Portland Public Schools Cancel SRO Program

Emily Phuong Tran

Police will no longer be present in Portland Public Schools following an announcement by Superintendent Guadalupe Guerrero on June 4. This announcement comes amid the nationwide George Floyd protests highlighting police brutality against black people. 

The protests originated in Minneapolis, where the city’s own school district has also cut ties with its police department. 

For many students within PPS, the presence of the police has long been a problem. In fact, the George Floyd protests were the tipping point of a months-long conversation that started in December 2018. That was the first time the Portland Police asked the district to foot the bill for the officers’ presence, for a total of $1.2 million. At first, the board members approved the contract, citing fears of losing the officers after Dec. 31, but the decision was reversed weeks later when students and parents protested. 

Then, in May 2019, Mayor Ted Wheeler agreed to set aside $1.6 million to provide school resource officers for the city’s three school districts – PPS, Parkrose and David Douglas. This meant that officers would still be in place, but their presence came out of the city’s budget instead of the districts’. 

Now, Wheeler has finally agreed to defund the school resource officers altogether. $1 million of the money previously spent on SROs will be transferred to a community group focused on making education better for black students and students of color, Wheeler said in a live-streamed press conference. 

“What we are hearing loudly and clearly from the community is that they do not want this direct, physical, ongoing presence in the schools,” Wheeler said. 

He noted that Portland Police and school districts will work to ensure officers will still reach schools efficiently in emergencies. 

Asked about the possibility of a similar situation for TTSD, sophomore Hannah Figueroa said, “I feel like if we were to get rid of SROs, which is a viable option, we would need educators and teachers to step in and be more proactive.
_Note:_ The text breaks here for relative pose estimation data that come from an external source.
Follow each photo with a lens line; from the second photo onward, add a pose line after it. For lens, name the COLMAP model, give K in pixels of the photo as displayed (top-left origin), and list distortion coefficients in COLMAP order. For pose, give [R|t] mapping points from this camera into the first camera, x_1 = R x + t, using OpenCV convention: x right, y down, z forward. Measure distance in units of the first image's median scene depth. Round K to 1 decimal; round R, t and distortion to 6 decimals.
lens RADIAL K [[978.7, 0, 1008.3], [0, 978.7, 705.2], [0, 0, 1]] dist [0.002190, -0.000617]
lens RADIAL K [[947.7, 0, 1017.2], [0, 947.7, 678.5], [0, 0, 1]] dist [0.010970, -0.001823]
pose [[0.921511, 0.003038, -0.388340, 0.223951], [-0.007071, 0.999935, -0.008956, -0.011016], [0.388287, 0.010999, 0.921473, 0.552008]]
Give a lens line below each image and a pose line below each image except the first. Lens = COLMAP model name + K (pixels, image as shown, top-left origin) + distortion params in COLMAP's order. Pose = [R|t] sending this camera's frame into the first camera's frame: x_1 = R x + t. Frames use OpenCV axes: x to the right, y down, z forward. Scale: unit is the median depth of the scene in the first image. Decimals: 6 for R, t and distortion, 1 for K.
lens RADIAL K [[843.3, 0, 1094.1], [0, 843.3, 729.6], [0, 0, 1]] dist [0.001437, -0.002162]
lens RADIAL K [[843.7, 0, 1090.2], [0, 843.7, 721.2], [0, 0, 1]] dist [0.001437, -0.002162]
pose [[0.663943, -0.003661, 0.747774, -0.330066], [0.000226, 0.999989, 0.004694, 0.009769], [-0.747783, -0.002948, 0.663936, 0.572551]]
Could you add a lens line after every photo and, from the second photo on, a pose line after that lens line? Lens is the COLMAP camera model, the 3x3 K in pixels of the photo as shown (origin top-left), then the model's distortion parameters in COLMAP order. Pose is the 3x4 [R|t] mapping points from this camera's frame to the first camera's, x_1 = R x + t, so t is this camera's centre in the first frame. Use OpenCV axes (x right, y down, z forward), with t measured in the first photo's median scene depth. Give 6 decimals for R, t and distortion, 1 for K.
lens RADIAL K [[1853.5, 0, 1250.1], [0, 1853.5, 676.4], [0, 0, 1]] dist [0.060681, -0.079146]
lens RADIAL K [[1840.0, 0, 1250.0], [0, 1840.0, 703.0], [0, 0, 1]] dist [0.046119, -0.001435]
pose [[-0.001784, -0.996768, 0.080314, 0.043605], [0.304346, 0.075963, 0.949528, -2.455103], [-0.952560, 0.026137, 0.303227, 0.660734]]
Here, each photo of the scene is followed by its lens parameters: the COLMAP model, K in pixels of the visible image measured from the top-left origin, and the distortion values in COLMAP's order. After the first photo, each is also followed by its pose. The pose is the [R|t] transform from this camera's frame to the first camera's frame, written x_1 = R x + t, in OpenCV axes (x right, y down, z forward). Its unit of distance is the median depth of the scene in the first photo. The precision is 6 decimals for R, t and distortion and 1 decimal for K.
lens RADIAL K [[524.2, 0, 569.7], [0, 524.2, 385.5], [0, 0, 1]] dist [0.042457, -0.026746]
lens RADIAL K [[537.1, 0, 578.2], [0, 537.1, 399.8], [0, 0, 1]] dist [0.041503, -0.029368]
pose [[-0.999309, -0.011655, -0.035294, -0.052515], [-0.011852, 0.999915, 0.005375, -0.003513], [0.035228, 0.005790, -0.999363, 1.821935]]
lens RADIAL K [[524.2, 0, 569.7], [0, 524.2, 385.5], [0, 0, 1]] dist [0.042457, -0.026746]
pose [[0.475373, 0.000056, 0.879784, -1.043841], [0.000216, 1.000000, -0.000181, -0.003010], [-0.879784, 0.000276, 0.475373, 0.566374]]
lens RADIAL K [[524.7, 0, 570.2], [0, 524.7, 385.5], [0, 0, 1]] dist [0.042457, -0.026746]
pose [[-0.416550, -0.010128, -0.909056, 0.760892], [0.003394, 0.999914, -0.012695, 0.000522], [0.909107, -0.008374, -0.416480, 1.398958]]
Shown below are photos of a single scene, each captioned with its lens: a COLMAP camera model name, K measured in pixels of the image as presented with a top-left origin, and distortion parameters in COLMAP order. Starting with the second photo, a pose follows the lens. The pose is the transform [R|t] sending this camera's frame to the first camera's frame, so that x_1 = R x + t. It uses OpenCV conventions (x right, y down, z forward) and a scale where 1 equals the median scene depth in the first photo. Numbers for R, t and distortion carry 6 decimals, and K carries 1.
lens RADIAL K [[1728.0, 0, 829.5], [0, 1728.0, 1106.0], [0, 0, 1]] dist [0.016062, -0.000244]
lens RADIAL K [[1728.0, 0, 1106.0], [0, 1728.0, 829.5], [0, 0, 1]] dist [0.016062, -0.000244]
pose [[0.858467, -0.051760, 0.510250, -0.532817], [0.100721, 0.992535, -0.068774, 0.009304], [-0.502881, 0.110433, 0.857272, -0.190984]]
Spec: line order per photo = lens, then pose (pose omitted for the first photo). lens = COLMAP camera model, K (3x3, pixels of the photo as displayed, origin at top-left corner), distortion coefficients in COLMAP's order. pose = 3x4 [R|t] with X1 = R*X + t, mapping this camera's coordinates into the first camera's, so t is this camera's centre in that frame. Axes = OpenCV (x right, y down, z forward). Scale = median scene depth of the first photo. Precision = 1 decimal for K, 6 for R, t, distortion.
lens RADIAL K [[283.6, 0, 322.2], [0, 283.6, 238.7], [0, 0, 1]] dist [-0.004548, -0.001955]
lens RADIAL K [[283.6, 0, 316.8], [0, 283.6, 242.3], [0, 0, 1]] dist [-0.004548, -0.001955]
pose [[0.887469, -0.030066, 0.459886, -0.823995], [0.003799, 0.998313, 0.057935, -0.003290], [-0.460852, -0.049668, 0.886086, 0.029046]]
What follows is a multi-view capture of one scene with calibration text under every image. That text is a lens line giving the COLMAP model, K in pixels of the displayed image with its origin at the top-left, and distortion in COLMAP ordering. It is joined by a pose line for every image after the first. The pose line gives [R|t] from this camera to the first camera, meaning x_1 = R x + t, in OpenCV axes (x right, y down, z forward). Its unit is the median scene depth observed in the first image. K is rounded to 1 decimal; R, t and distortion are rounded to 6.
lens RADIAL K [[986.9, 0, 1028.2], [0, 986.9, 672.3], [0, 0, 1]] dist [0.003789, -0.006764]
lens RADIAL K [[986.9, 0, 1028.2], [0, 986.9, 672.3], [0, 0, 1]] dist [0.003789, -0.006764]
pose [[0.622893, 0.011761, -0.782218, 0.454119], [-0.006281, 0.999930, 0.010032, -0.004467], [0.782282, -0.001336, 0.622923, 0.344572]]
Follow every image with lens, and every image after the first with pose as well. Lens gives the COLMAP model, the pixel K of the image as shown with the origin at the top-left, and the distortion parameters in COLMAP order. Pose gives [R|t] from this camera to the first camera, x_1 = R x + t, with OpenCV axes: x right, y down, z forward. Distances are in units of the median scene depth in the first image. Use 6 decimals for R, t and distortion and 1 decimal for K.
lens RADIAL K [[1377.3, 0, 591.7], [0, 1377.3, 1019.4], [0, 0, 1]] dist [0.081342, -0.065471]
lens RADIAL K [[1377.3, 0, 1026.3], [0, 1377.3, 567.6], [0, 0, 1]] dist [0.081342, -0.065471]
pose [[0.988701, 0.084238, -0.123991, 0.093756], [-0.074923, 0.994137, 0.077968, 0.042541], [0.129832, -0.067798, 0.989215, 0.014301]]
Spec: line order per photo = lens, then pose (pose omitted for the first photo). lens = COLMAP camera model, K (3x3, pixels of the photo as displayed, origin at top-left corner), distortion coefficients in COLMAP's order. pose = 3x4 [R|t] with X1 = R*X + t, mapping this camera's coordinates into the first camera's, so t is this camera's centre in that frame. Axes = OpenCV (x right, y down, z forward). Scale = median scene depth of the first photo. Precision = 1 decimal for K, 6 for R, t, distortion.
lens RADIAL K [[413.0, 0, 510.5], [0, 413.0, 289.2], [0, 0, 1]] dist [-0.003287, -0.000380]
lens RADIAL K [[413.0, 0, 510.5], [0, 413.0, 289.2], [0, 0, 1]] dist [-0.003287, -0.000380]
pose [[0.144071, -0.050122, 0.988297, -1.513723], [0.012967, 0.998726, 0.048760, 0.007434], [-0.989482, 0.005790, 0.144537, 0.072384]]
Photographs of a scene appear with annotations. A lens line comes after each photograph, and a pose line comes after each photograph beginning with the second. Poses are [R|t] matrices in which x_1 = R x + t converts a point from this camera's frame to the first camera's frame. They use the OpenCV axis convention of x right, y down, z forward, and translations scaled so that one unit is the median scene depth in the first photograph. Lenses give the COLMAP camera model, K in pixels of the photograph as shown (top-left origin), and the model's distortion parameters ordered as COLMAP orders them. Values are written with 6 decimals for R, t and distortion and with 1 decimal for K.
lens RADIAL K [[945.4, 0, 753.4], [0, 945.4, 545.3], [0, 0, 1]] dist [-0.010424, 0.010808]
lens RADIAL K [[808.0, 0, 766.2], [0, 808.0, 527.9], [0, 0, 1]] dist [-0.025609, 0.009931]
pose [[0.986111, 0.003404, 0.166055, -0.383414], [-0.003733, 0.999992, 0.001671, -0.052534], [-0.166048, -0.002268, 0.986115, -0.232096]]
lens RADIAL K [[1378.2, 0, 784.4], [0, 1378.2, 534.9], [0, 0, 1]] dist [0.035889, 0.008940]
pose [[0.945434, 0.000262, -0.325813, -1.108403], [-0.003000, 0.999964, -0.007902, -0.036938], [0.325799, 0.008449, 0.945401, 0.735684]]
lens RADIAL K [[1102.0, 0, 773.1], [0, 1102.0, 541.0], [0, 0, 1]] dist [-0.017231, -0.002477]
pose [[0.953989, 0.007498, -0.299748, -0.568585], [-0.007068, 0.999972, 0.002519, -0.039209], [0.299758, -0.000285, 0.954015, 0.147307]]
There are students who report bullying and sexual harassment and nothing really gets done until they bring up the issue to SROs since they’re legally obligated to intervene. Even then, though, [SROs] don’t always help or they don’t take as much action as needed. I definitely think getting rid of SROs would work if [administrators] took students more seriously. The way things are right now, [if officers were removed], I wouldn’t trust school counselors or the principal to actually take action if I felt threatened by somebody at the school.”
Contrastingly, sophomore Athena Larsen responded, “I understand their original intent was to make schools safer. But they don’t even do that nor (in my experience) do they make kids feel any safer. Honestly, if there was any trouble, I would sooner go to Flo or a teacher than an SRO.” 

Tigard-Tualatin School District has started talking about the district’s own school resource officers with some student groups, though there has been no discussion publicly.